La diagnosi di faringite è anzitutto clinica: il medico osserva la gola e valuta l'insieme dei sintomi. Per capire se si tratta di una forma streptococcica si utilizzano criteri clinici riconosciuti - febbre, essudato sulle tonsille, linfonodi del collo ingrossati e dolenti, assenza di tosse - e, quando questi elementi sono presenti, si ricorre al tampone faringeo, con test rapido o esame colturale.

Il tampone è un esame indolore e rapido; può provocare un fastidioso riflesso del vomito, motivo per cui conviene eseguirlo lontano dai pasti. È l'unico modo affidabile per documentare un'infezione da streptococco: la sola osservazione della gola non basta a distinguere una forma virale da una batterica.

Cura della faringite

Nella maggior parte dei casi, cioè negli episodi virali, la terapia è esclusivamente sintomatica: riposo, abbondante idratazione, alimenti tiepidi e morbidi, umidificazione dell'ambiente, eventualmente farmaci antipiretici o antinfiammatori e preparati locali a blanda azione antisettica. Gli antibiotici non hanno alcun effetto sui virus: non riducono la durata dei sintomi, non prevengono le complicanze e il loro uso improprio favorisce la comparsa di resistenze batteriche. Lo stesso vale per il cortisone, che non è un trattamento di routine della faringite e va riservato a situazioni particolari valutate dal medico.

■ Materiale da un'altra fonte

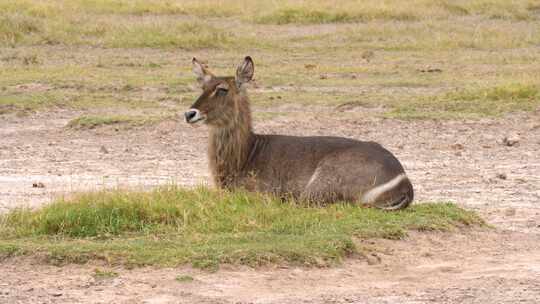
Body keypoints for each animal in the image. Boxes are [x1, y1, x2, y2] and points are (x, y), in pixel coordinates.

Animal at [186, 56, 414, 209]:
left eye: (222, 89)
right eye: (203, 87)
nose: (189, 113)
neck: (247, 153)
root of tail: (403, 181)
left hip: (318, 186)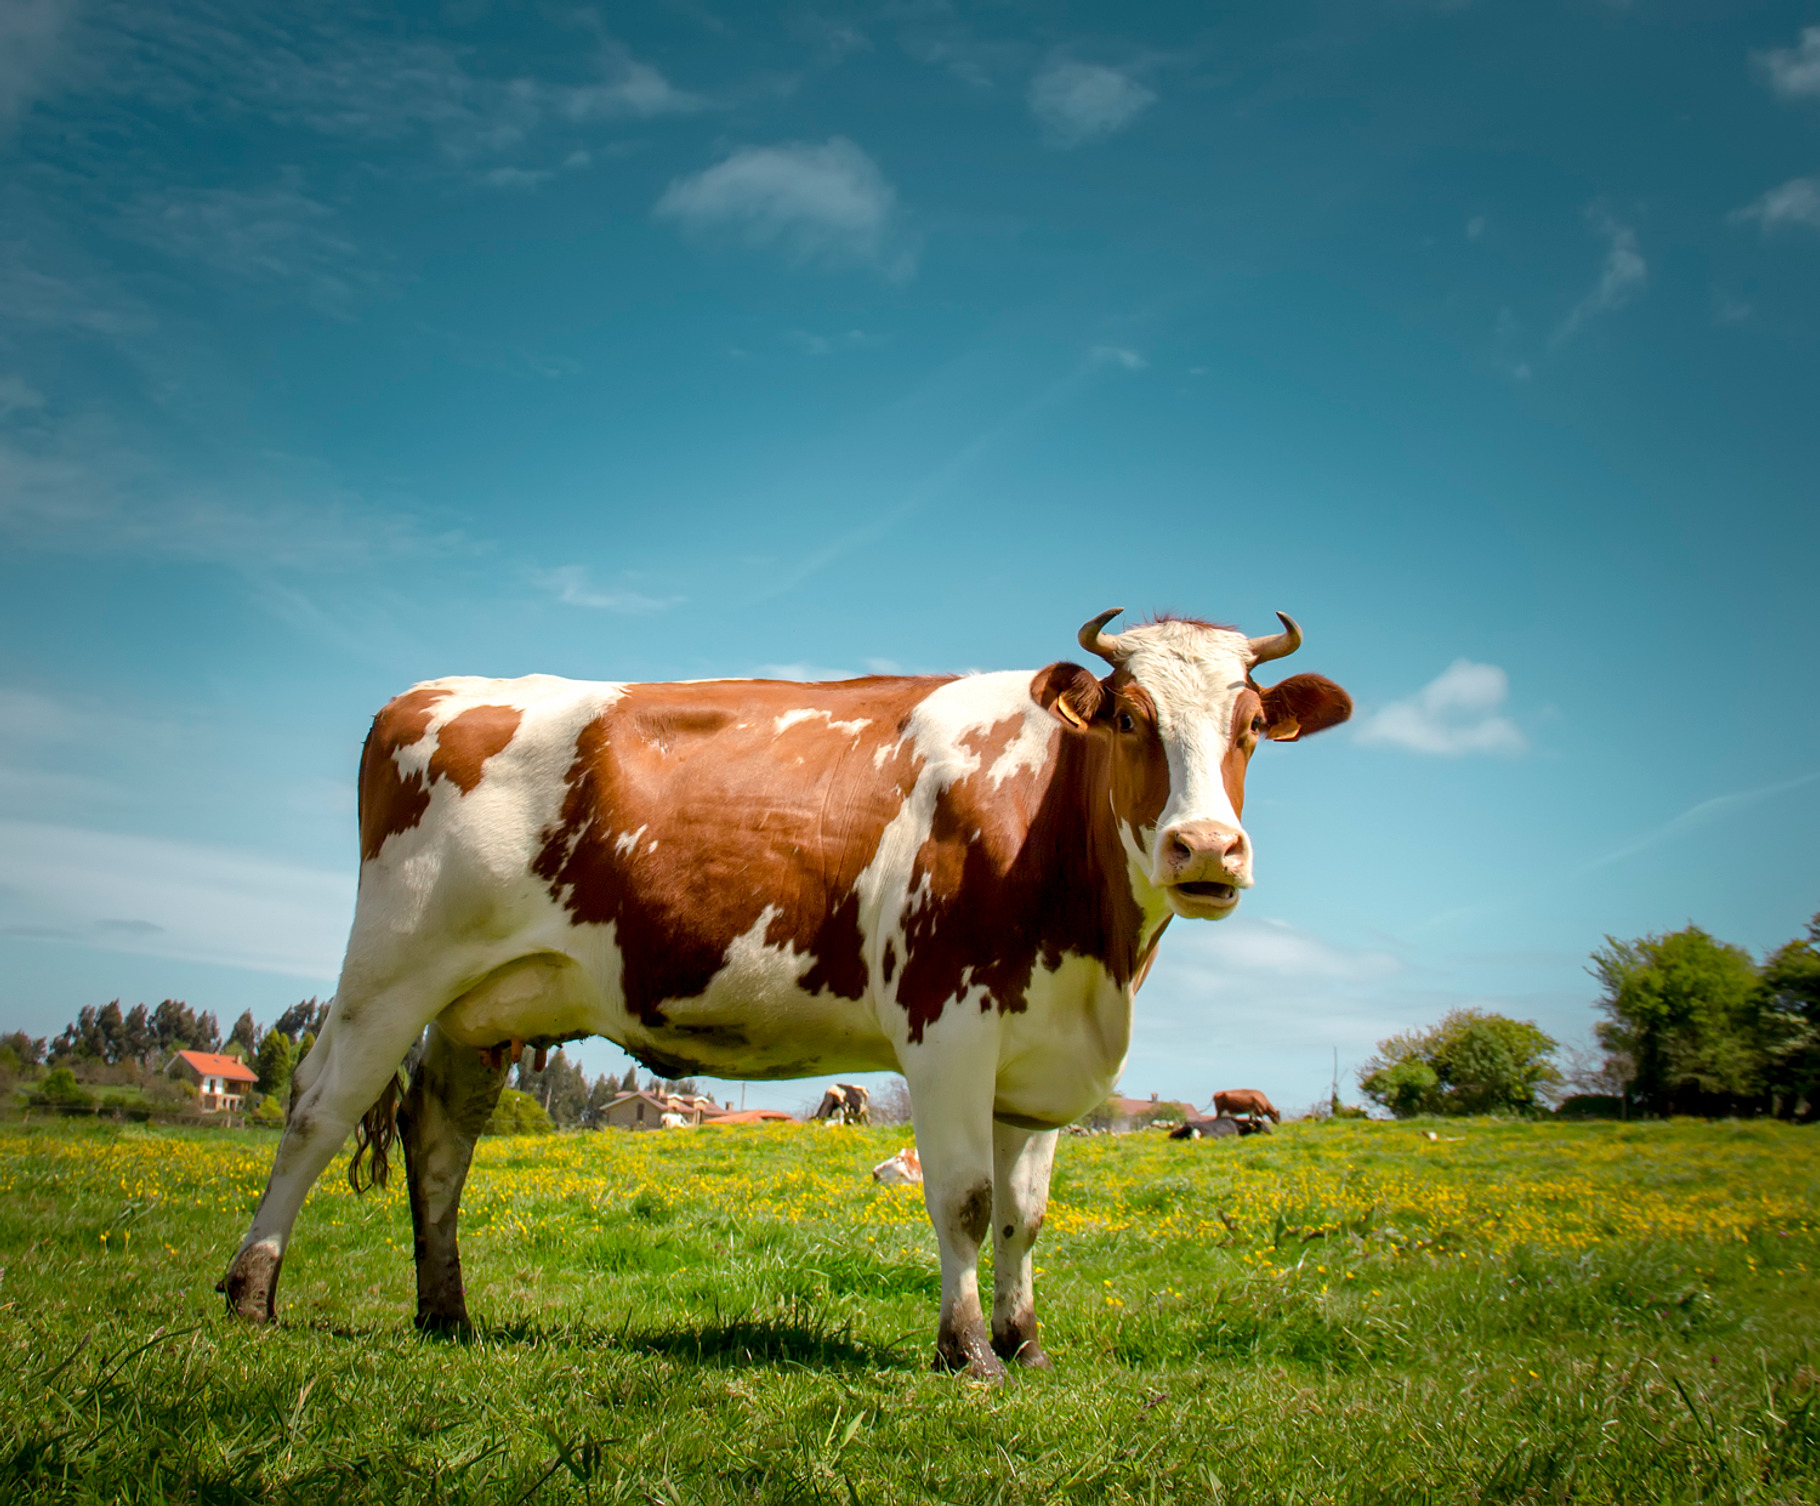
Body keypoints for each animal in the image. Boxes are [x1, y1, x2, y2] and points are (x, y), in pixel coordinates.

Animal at [218, 607, 1350, 1378]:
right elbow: (966, 1199)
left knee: (441, 1138)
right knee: (317, 1109)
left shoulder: (1038, 1059)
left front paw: (1025, 1344)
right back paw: (251, 1297)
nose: (1205, 848)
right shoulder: (945, 1024)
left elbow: (1025, 1215)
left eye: (1252, 724)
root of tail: (428, 693)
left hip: (485, 1004)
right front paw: (967, 1353)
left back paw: (446, 1313)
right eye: (1125, 716)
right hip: (391, 966)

La presenza di febbre non è di per sé un motivo per assumere un antibiotico: la febbre accompagna normalmente anche le forme virali. Gli antibiotici servono soltanto nelle forme batteriche documentate, in primo luogo nella faringotonsillite da streptococco di gruppo A, e la loro prescrizione spetta al medico, che sceglie molecola e durata. Quando un antibiotico viene prescritto, il ciclo va completato secondo le indicazioni ricevute, anche se i sintomi migliorano prima.

La faringite acuta tende comunque a regredire in pochi giorni. Il riposo è consigliato in tutti i casi, per non affaticare l'organismo durante la ripresa. Per un quadro d'insieme dei trattamenti disponibili si possono consultare le cure per il mal di gola e i rimedi naturali per il mal di gola.

Quando rivolgersi al medico

È opportuno farsi visitare se il mal di gola dura più di una settimana senza migliorare, se la febbre alta persiste oltre tre giorni, se gli episodi si ripetono di frequente o se compaiono placche e linfonodi del collo ingrossati e dolenti.

Richiedono invece una valutazione urgente, se necessario in pronto soccorso:

  • difficoltà a respirare o respiro rumoroso
  • incapacità di deglutire la saliva, con scialorrea o voce soffocata
  • gonfiore del collo o del pavimento della bocca
  • dolore intenso a un solo lato della gola con difficoltà ad aprire la bocca
  • febbre alta persistente accompagnata da forte prostrazione o disidratazione

Le informazioni contenute in questa guida hanno finalità divulgativa e non sostituiscono il parere del medico. Per la diagnosi e la terapia rivolgiti al tuo medico curante o a uno specialista.